DIRECTIONS FOR THIS TASK:
Only the lines from the one with "Picture 6: EM" to the end of the data below should be returned, each exactly as it stands.

(Source data)
++++++++++

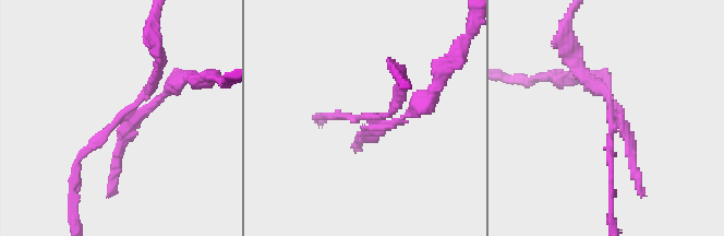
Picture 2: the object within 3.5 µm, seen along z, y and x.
why='need the tissue' act=look view=em slice=xy step=1 show=tint pic=2 at=(363, 116)

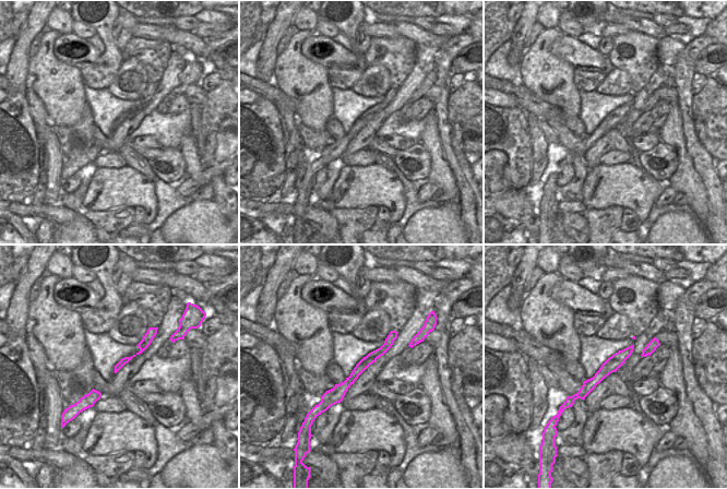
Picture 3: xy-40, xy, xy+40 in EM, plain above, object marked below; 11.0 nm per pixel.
act=cleave pic=2 on=(607, 77) part_leaving=2:(374, 125), (411, 114), (445, 69) found='a second cell is stuck on'

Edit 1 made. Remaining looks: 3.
act=look view=overview

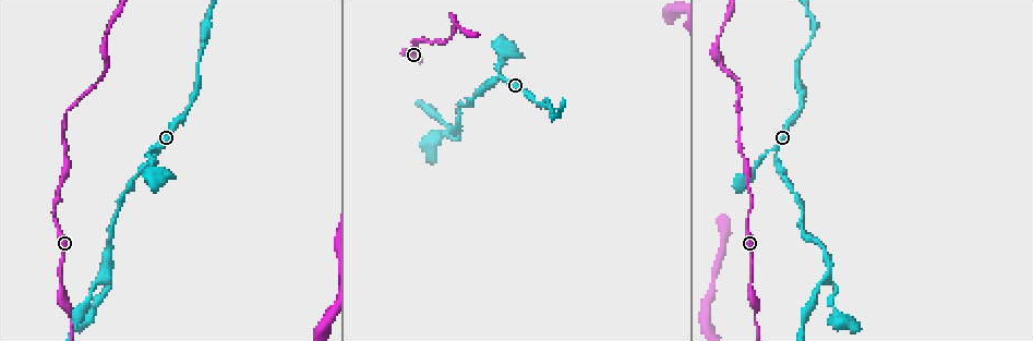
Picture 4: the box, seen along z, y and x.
why='narrows sharply' act=look view=3d um=3.5 pic=4 at=(830, 273)

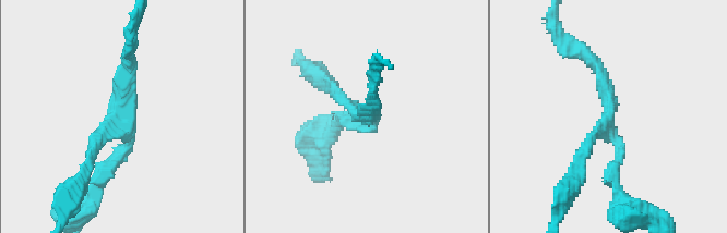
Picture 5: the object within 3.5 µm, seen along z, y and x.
act=look view=em slice=planes show=tint pic=5 at=(610, 115)

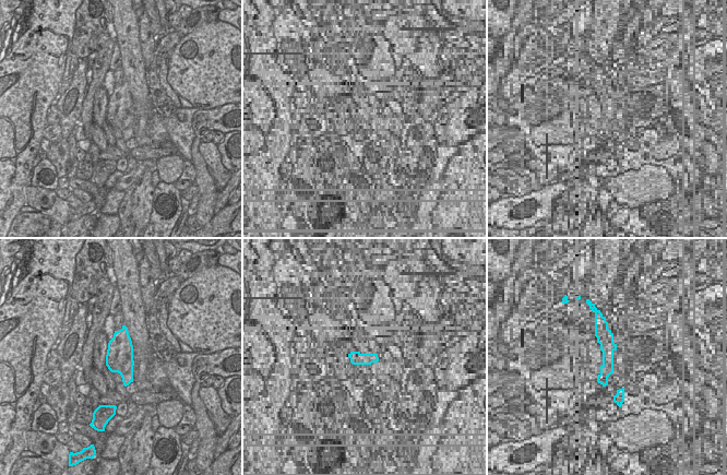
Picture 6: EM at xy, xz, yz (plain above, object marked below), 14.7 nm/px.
arms=3 arm_widths_nm=150,150,200 act=pass runs_along=5:(129, 50), (129, 144), (105, 170) found='all the same cell'

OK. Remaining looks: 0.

++++++++++

RESPONSE AREA:
Picture 6: EM at xy, xz, yz (plain above, object marked below), 14.7 nm/px.
arms=3 arm_widths_nm=150,150,200 act=pass runs_along=5:(129, 50), (129, 144), (105, 170) found='all the same cell'

OK. Remaining looks: 0.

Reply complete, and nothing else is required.